According to the researchers’ calculations, the gang may be
capable of stealing around US$178m a year.
The gang used web addresses starting with apparently genuine bank
URLs – but these were irrelevant, as they were followed by
other components. The addresses then included a randomized section
designed to confuse black-listing web-sites such as PhishTank, then
finally the canonical, or real, URL.
In eight weeks from February to April, the Cambridge researchers
found 18 680 reports from PhishTank which they believe refer to
the rock-phish gang, 52.6% of the reports made to the site. However,
the 18 680 reports used just 419 canonical web addresses, each of
which targeted multiple banks in parallel, rather than a single
bank that most phishing sites attacked.
“Almost everybody in this area has a vested interest in inflating
the numbers,” says Clayton, as it seems to show vendors doing
more work and it gives the police a reason not to investigate a
large number of small-scale incidents.
The researchers say the rock-phish gang has changed its methods
rapidly.
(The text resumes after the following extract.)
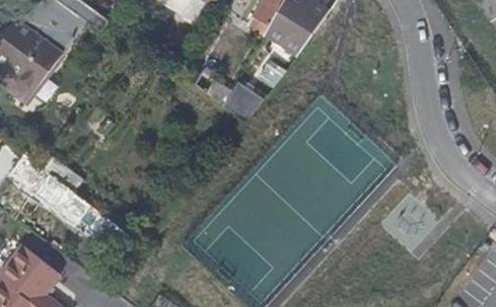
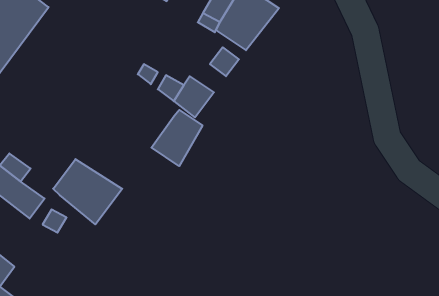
building: none -> [151,110,202,166]
building: none -> [53,159,122,224]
From February, it introduced a method called “fast-flux”,
which switched the internet protocol addresses used by its web-addresses
on a rapid basis.
The result of such techniques is to extend the life of rock-phish
domains, which the researchers say have a mean average lifetime
of 94 hours, with the fast-flux domains lasting 454 hours, compared
to ‘normal’ phishing web-site, which last for an average
of 58 hours.
“You might think having more banks going up against you meant
your sites would be taken down faster,” says Clayton. “In
fact, they are being taken down more slowly.”